We think, however, the record supports the inference that Dr. Schoenfeld weighed each package and recorded his findings upon the white seals attached to them. He testified that he was the only person to have access to the evidence while it was in his custody. He also testified that the packages were weighed while in his custody. Therefore, the jury could conclude, by elimination, that he was the only person who could have weighed them.
The second part of this contention is that the State failed to show that eight ounces of the material seized was, in fact, marijuana. There were twenty-one packages; their total weight in grams was 394. The record discloses that 394 grams or approximately 13.9 ounces of material were seized. Thus, the total weight of the material exceeded eight ounces. Dr. Schoenfeld randomly selected six of the packages and on the basis of the tests performed, stated the packages tested contained marijuana. *1008 There is no showing, however, that the six packages tested contained eight ounces of marijuana.
Defendant requested an instruction to the effect that the six packages tested must have contained marijuana in excess of eight ounces. The requested instruction was refused. Defendant also moved for dismissal claiming the State had failed to prove that defendant possessed marijuana in excess of eight ounces.
The twenty-one packages of marijuana were before the jury. A view of those packages shows all contained similar material. Six of those packages were positively identified as marijuana.
We agree with the approach of the court in Vaughn v. State, 477 S.W.2d 260 (Tenn. App. 1971). There a number of bottles of Robitussin A/C were seized. A test was run upon one of the bottles. It was found to contain 14.6 grains of codeine. Although the law allowed possession without prescription of more codeine than was found in the one bottle, the jury was entitled to infer from the possession of 180 similar bottles that a sufficient quantity was possessed.

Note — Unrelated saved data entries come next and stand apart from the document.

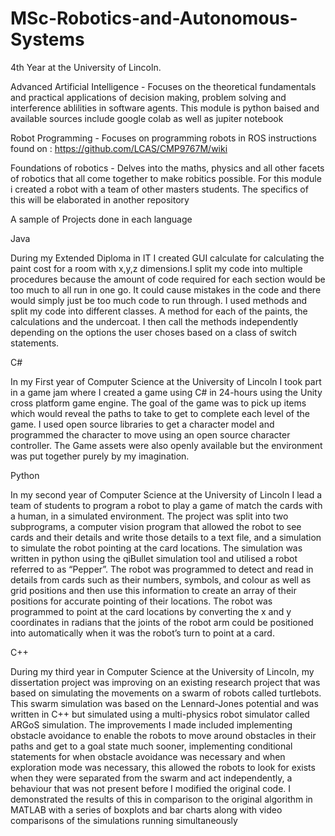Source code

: # MSc-Robotics-and-Autonomous-Systems
4th Year at the University of Lincoln.

Advanced Artificial Intelligence - Focuses on the theoretical fundamentals and practical applications of decision making, problem solving and interference ablilities in software agents. This module is python baised and available sources include google colab as well as jupiter notebook

Robot Programming - Focuses on programming robots in ROS
instructions found on : https://github.com/LCAS/CMP9767M/wiki

Foundations of robotics - Delves into the maths, physics and all other facets of robotics that all come together to make robitics possible. For this module i created a robot with a team of other masters students. The specifics of this will be elaborated in another repository

A sample of Projects done in each language

Java 

During my Extended Diploma in IT I created GUI calculate for calculating the paint cost for a room with x,y,z dimensions.I split my code into multiple procedures because the amount of code required for each section would be too much to all run in one go. It could cause mistakes in the code and there would simply just be too much code to run through. I used methods and split my code into different classes. A method for each of the paints, the calculations and the undercoat. I then call the methods independently depending on the options the user choses based on a class of switch statements.

C#

In my First year of Computer Science at the University of Lincoln I took part in a game jam where I created a game using C# in 24-hours using the Unity cross platform game engine. The goal of the game was to pick up items which would reveal the paths to take to get to complete each level of the game. I used open source libraries to get a character model and programmed the character to move using an open source character controller. The Game assets were also openly available but the environment was put together purely by my imagination.

Python

In my second year of Computer Science at the University of Lincoln I lead a team of students to program a robot to play a game of match the cards with a human, in a simulated environment. The project was split into two subprograms, a computer vision program that allowed the robot to see cards and their details and write those details to a text file, and a simulation to simulate the robot pointing at the card locations. The simulation was written in python using the qiBullet simulation tool and utilised a robot referred to as “Pepper”. The robot was programmed to detect and read in details from cards such as their numbers, symbols, and colour as well as grid positions and then use this information to create an array of their positions for accurate pointing of their locations. The robot was programmed to point at the card locations by converting the x and y coordinates in radians that the joints of the robot arm could be positioned into automatically when it was the robot’s turn to point at a card.

C++ 

During my third year in Computer Science at the University of Lincoln, my dissertation project was improving on an existing research project that was based on simulating the movements on a swarm of robots called turtlebots. This swarm simulation was based on the Lennard-Jones potential and was written in C++ but simulated using a multi-physics robot simulator called ARGoS simulation. The improvements I made included implementing obstacle avoidance to enable the robots to move around obstacles in their paths and get to a goal state much sooner, implementing conditional statements for when obstacle avoidance was necessary and when exploration mode was necessary, this allowed the robots to look for exists when they were separated from the swarm and act independently, a behaviour that was not present before I modified the original code. I demonstrated the results of this in comparison to the original algorithm in MATLAB with a series of boxplots and bar charts along with video comparisons of the simulations running simultaneously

In this case, on the basis of the weight of twenty-one packages, the positive identification of six of the packages as marijuana, and the similarity of the packages, the evidence was sufficient for the jury to infer that more than eight ounces of marijuana was possessed by defendant. The trial court did not err in refusing to dismiss the charge and did not err in refusing the requested instruction which would have restricted the amount of marijuana possessed to the six packages tested.Improper Comment
The defendant claims that the assistant district attorney improperly called defendant a "punk" during his summation at the assault trial. He also claims that he objected to this characterization and moved for a mistrial. The closing arguments were not recorded.

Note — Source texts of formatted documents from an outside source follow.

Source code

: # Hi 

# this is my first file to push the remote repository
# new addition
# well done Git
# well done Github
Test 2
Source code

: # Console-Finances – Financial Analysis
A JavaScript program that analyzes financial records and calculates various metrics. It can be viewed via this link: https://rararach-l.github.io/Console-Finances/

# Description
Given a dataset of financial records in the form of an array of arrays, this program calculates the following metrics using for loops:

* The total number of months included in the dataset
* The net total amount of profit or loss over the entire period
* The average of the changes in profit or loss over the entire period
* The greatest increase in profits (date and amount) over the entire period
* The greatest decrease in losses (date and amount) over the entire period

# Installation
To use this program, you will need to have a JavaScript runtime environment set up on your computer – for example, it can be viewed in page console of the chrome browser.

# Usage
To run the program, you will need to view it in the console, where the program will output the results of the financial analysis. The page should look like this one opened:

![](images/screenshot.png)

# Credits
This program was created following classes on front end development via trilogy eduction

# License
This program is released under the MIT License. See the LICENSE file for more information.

One answer is that the only record support for this claim is defendant's statement. The trial court neither agreed nor disagreed, but remarked that defendant's statement would be made part of the record. Thus, the record is ambiguous. With this ambiguity as to what occurred, we cannot hold the trial court erred in failing to grant a mistrial on the basis of remarks allegedly made by the prosecutor. State v. Jamerson, 85 N.M. 799, 518 P.2d 779 (Ct.App. 1974).
A second answer is that cross-examination of defendant established prior convictions for petty theft, possession of stolen property and possession of marijuana. In the light of this evidence, the reference to "punk," if it occurred, was a comment on the evidence not amounting to reversible error. See State v. Anaya, 79 N.M. 43, 439 P.2d 561 (Ct.App. 1968).Lesser Included Offense
The defendant requested that the jury be instructed upon the lesser included offense of assault on a police officer. The entire defense was based upon alibi. There was no evidence in the State's case tending to reduce the offense. Therefore, the instruction was properly denied. See State v. Saiz, 84 N.M. 191, 500 P.2d 1314 (Ct.App. 1972).
The judgments and sentences are affirmed.
It is so ordered.
WOOD, C.J., and HERNANDEZ, J., concur.